=== Input material ===

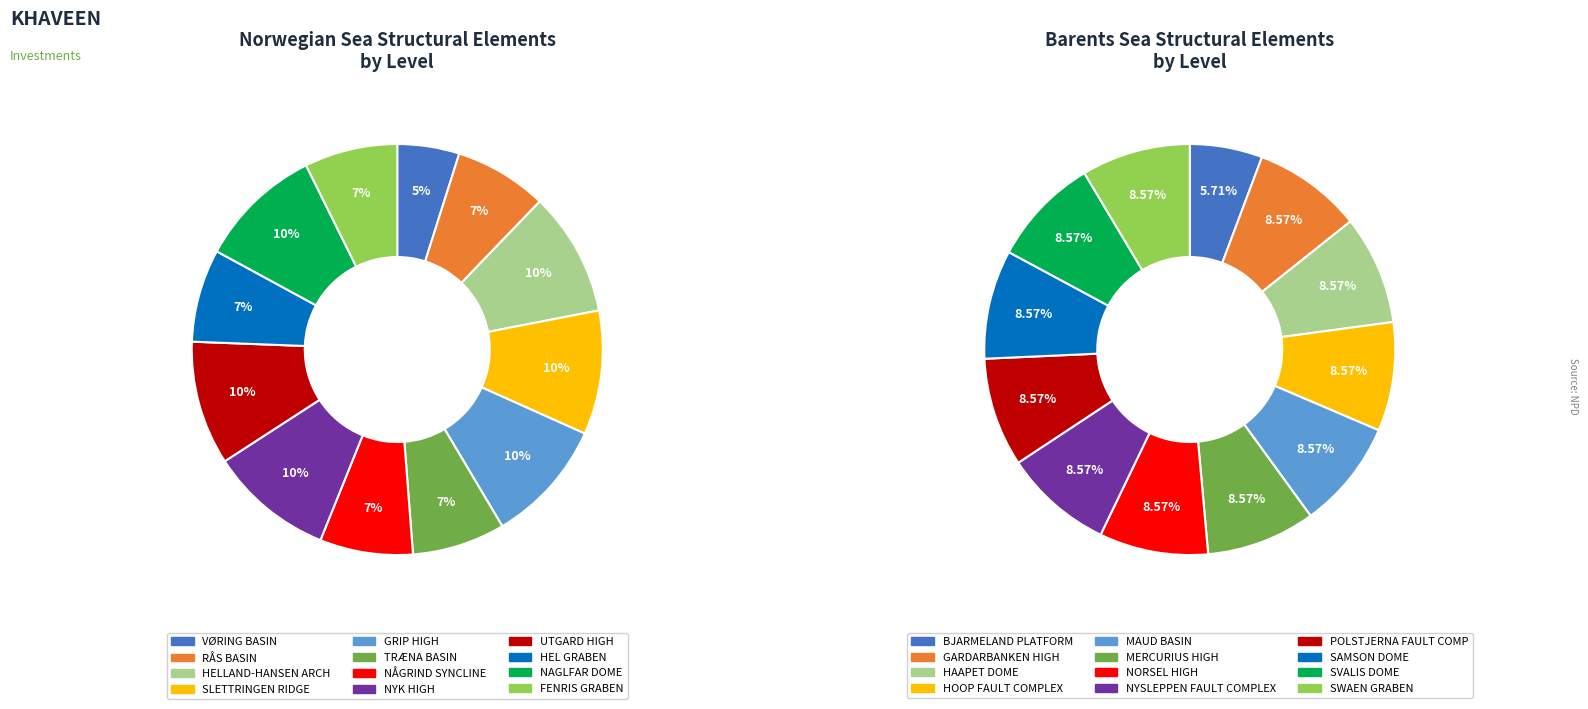

How many slices are in this pie chart?

12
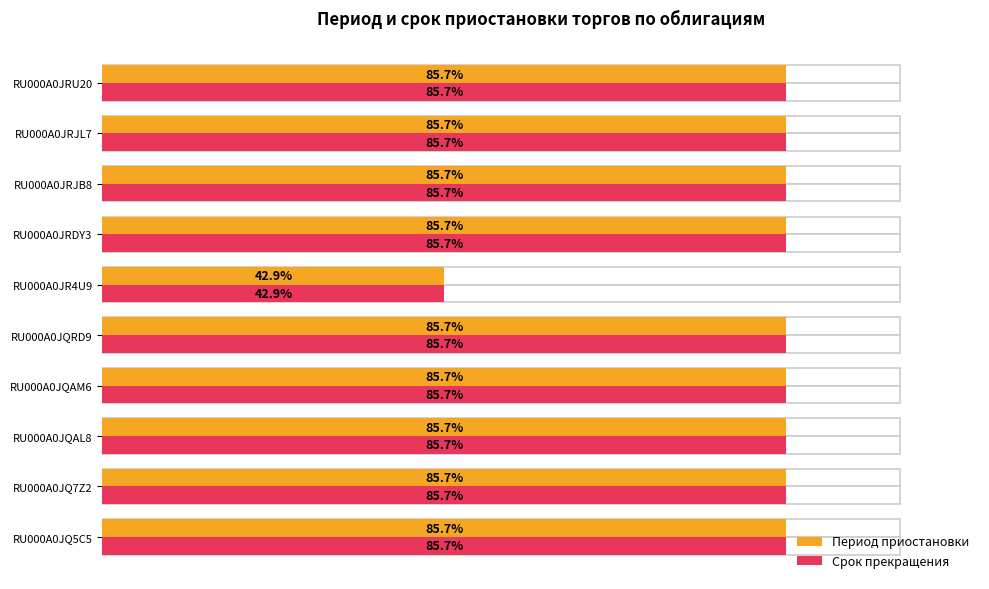

Reading right to left, extract all data points from this chart.

Период приостановки: 85.7	85.7	85.7	85.7	42.9	85.7	85.7	85.7	85.7	85.7
Срок прекращения: 85.7	85.7	85.7	85.7	42.9	85.7	85.7	85.7	85.7	85.7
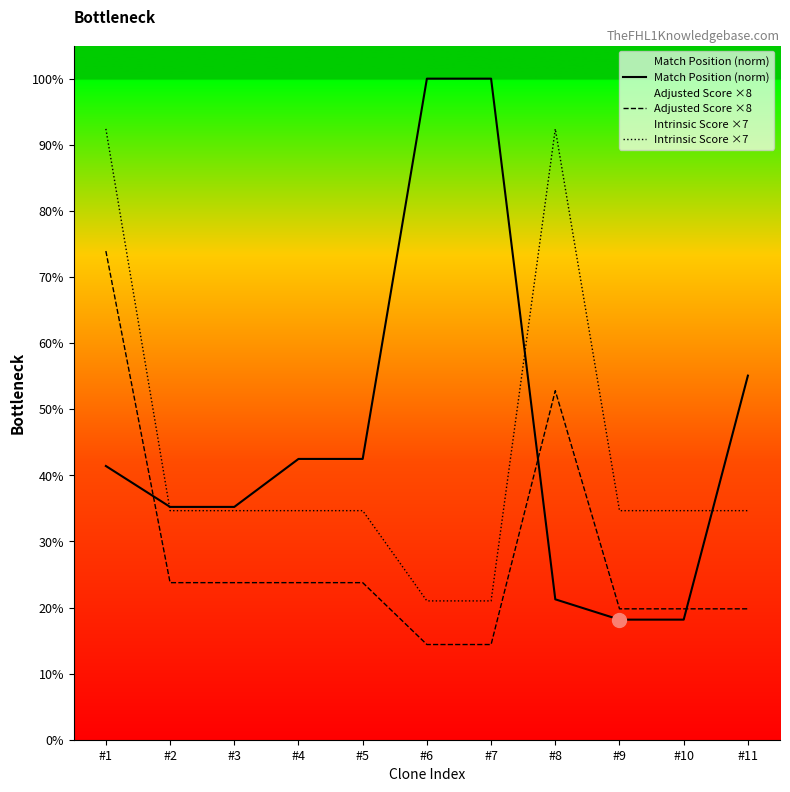

Does the chart display data point markers on the line(s)?

No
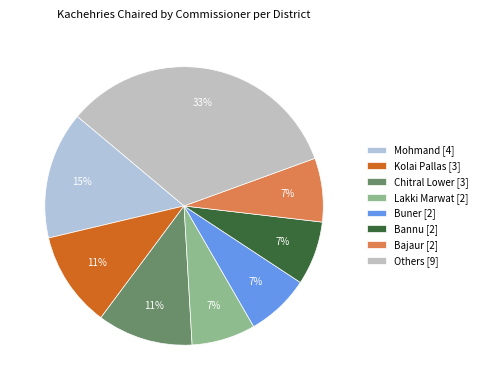

Does any single category account for the majority?

No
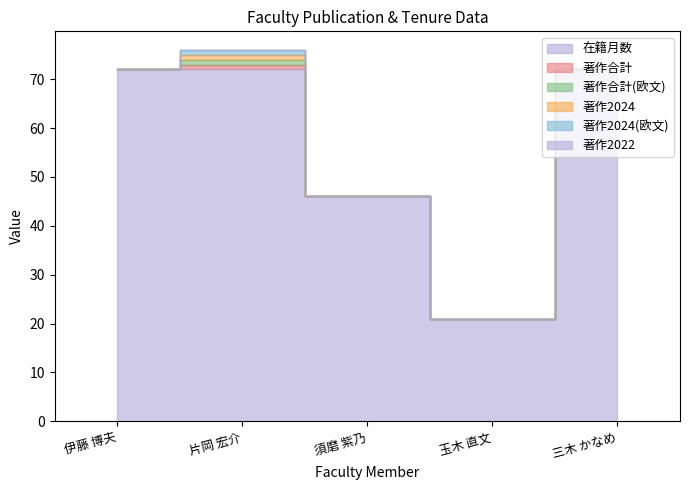

Between 伊藤 博夫 and 玉木 直文, which series saw the biggest shift?

在籍月数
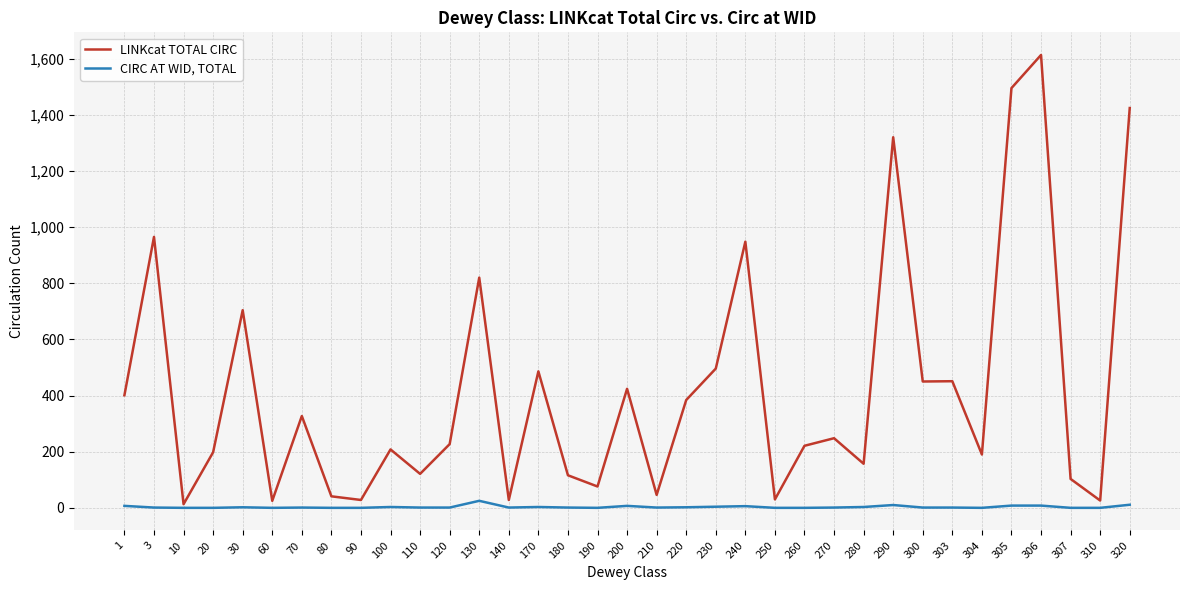

Which series changed the most between 60 and 200?

LINKcat TOTAL CIRC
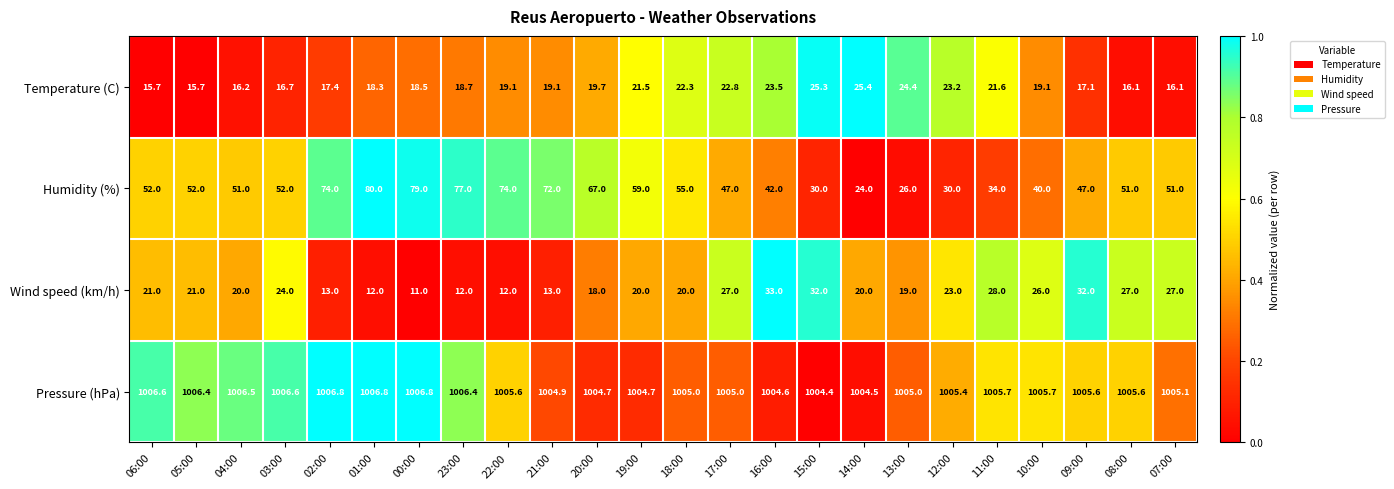

What is the maximum value shown in the chart?

1006.8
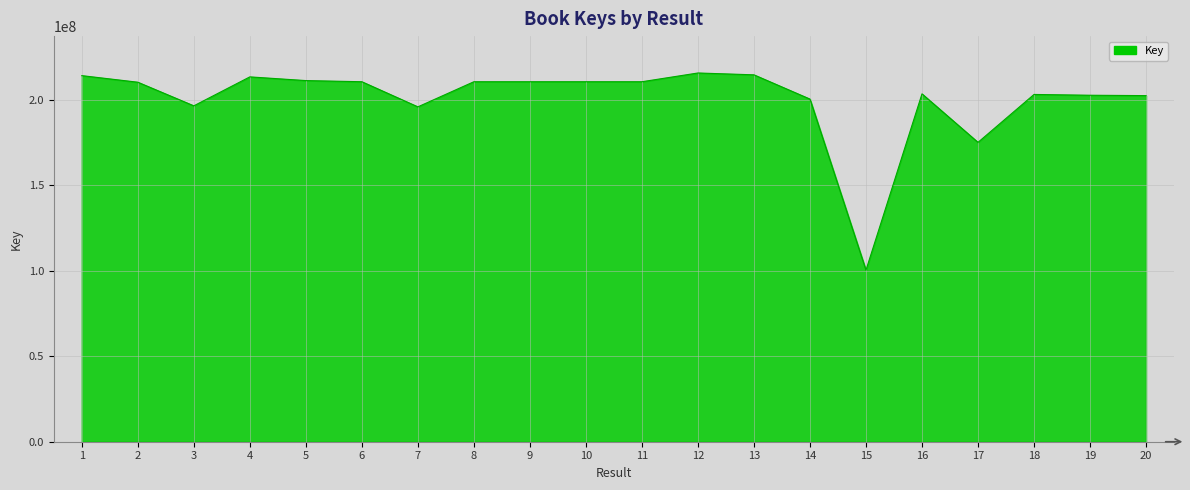

Does the chart have visible grid lines?

Yes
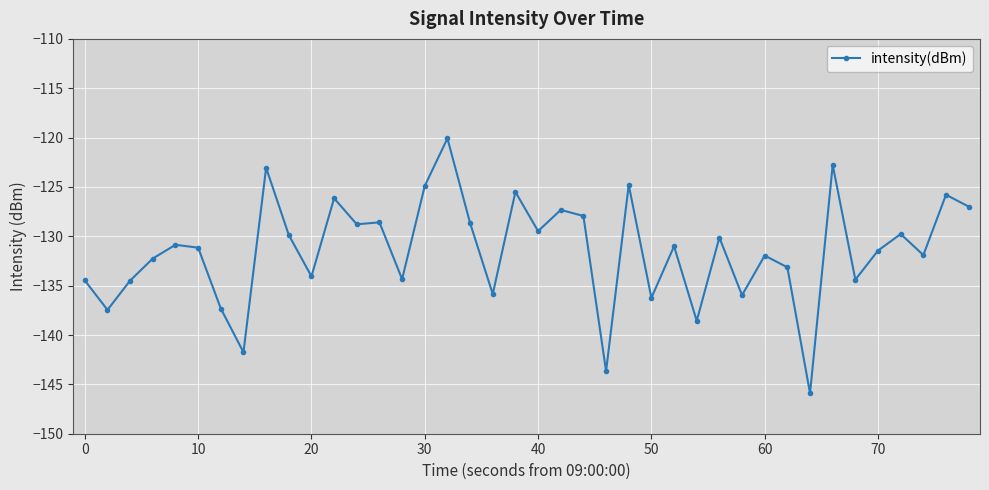

What is the difference between the maximum and minimum values?

25.8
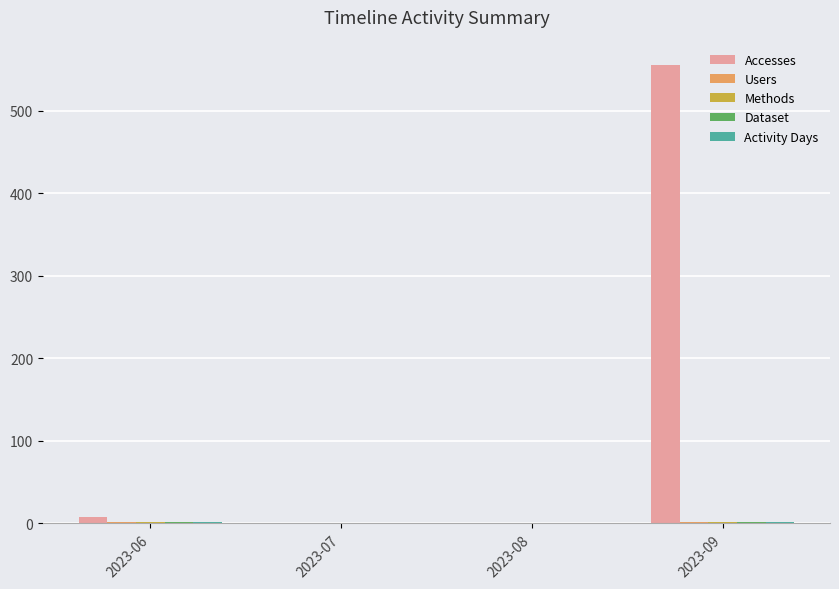

Which series has the largest total across all categories?

Accesses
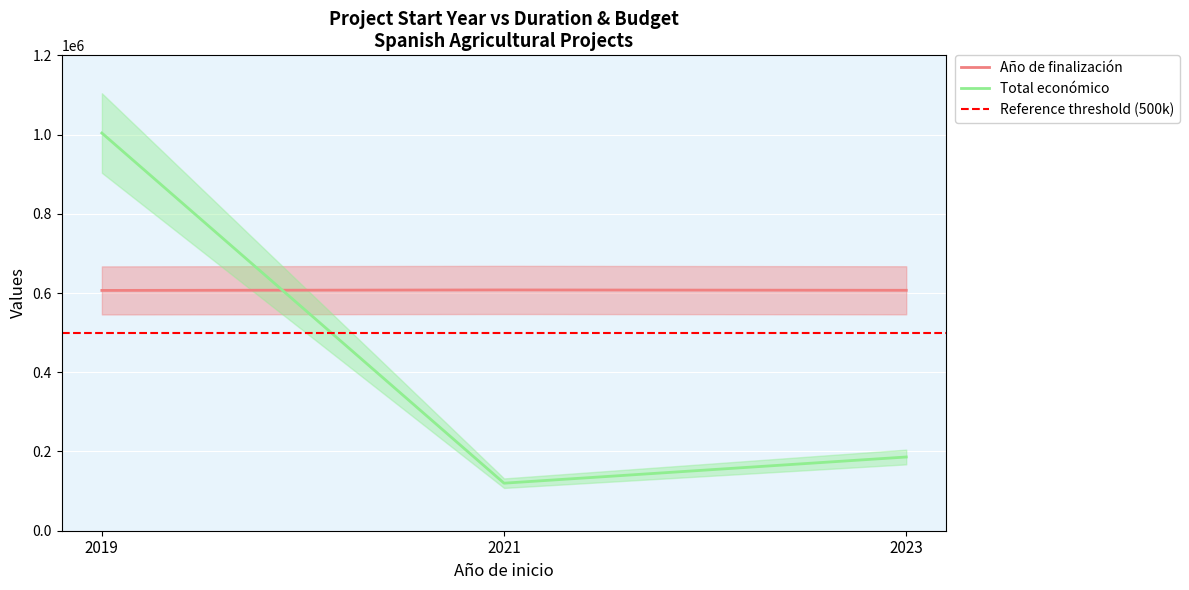

Rank the categories by Año de finalización value from lowest to highest.

2019, 2023, 2021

===

> [Exercise details] Copy out the items word for word, beginning at the line with "What is the maximum value shown in the chart?" and continuing to the end of the items. Leave the pictures out of your copy.

> [Expected answer]
What is the maximum value shown in the chart?

1006.8

Does the chart have visible grid lines?

Yes

What is the difference between the maximum and minimum values?

25.8

Which series has the largest total across all categories?

Accesses

Rank the categories by Año de finalización value from lowest to highest.

2019, 2023, 2021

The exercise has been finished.